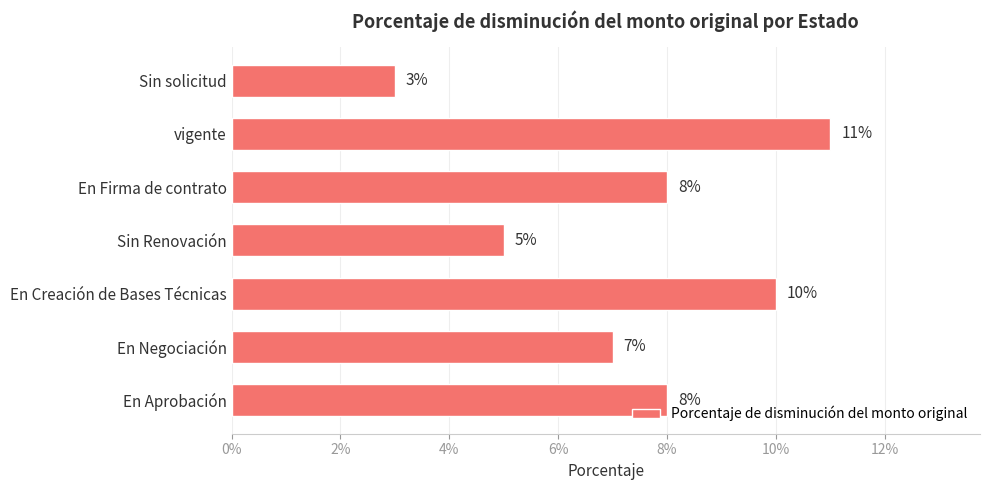

Does the chart contain any negative values?

No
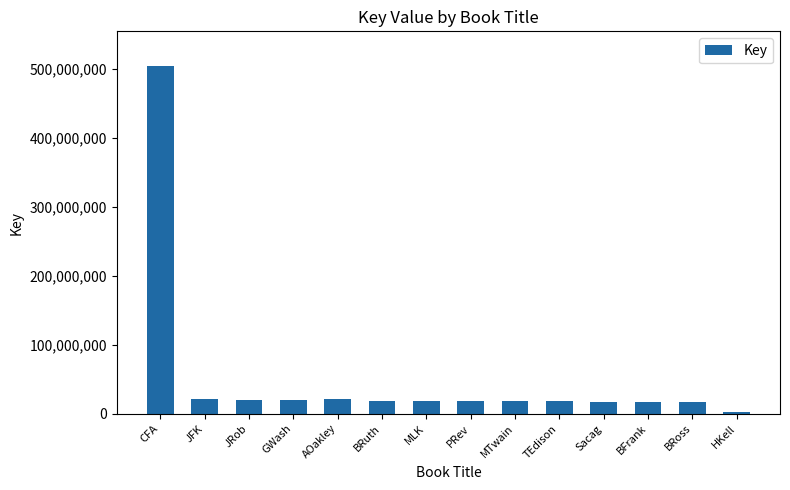

What is the value of the 8th bar from the left?

18983558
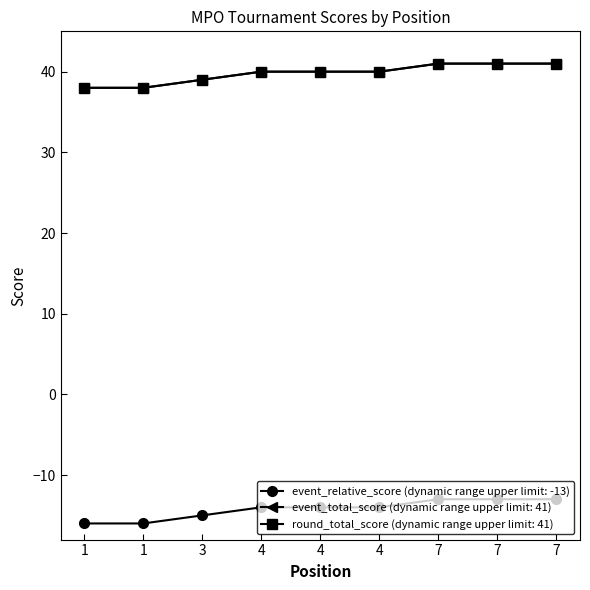

Reading right to left, extract all data points from this chart.

event_relative_score: 7=-13	7=-13	7=-13	4=-14	4=-14	4=-14	3=-15	1=-16	1=-16
event_total_score: 7=41	7=41	7=41	4=40	4=40	4=40	3=39	1=38	1=38
round_relative_score: 7=41	7=41	7=41	4=40	4=40	4=40	3=39	1=38	1=38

==============================

■ What is expected: Could you recast the items above as a numbered list, leaving out the blank lines and the pictures?

■ Solved problem:
1. Does the chart contain any negative values?
2. No
3. What is the value of the 8th bar from the left?
4. 18983558
5. Reading right to left, extract all data points from this chart.
6. event_relative_score: 7=-13	7=-13	7=-13	4=-14	4=-14	4=-14	3=-15	1=-16	1=-16
7. event_total_score: 7=41	7=41	7=41	4=40	4=40	4=40	3=39	1=38	1=38
8. round_relative_score: 7=41	7=41	7=41	4=40	4=40	4=40	3=39	1=38	1=38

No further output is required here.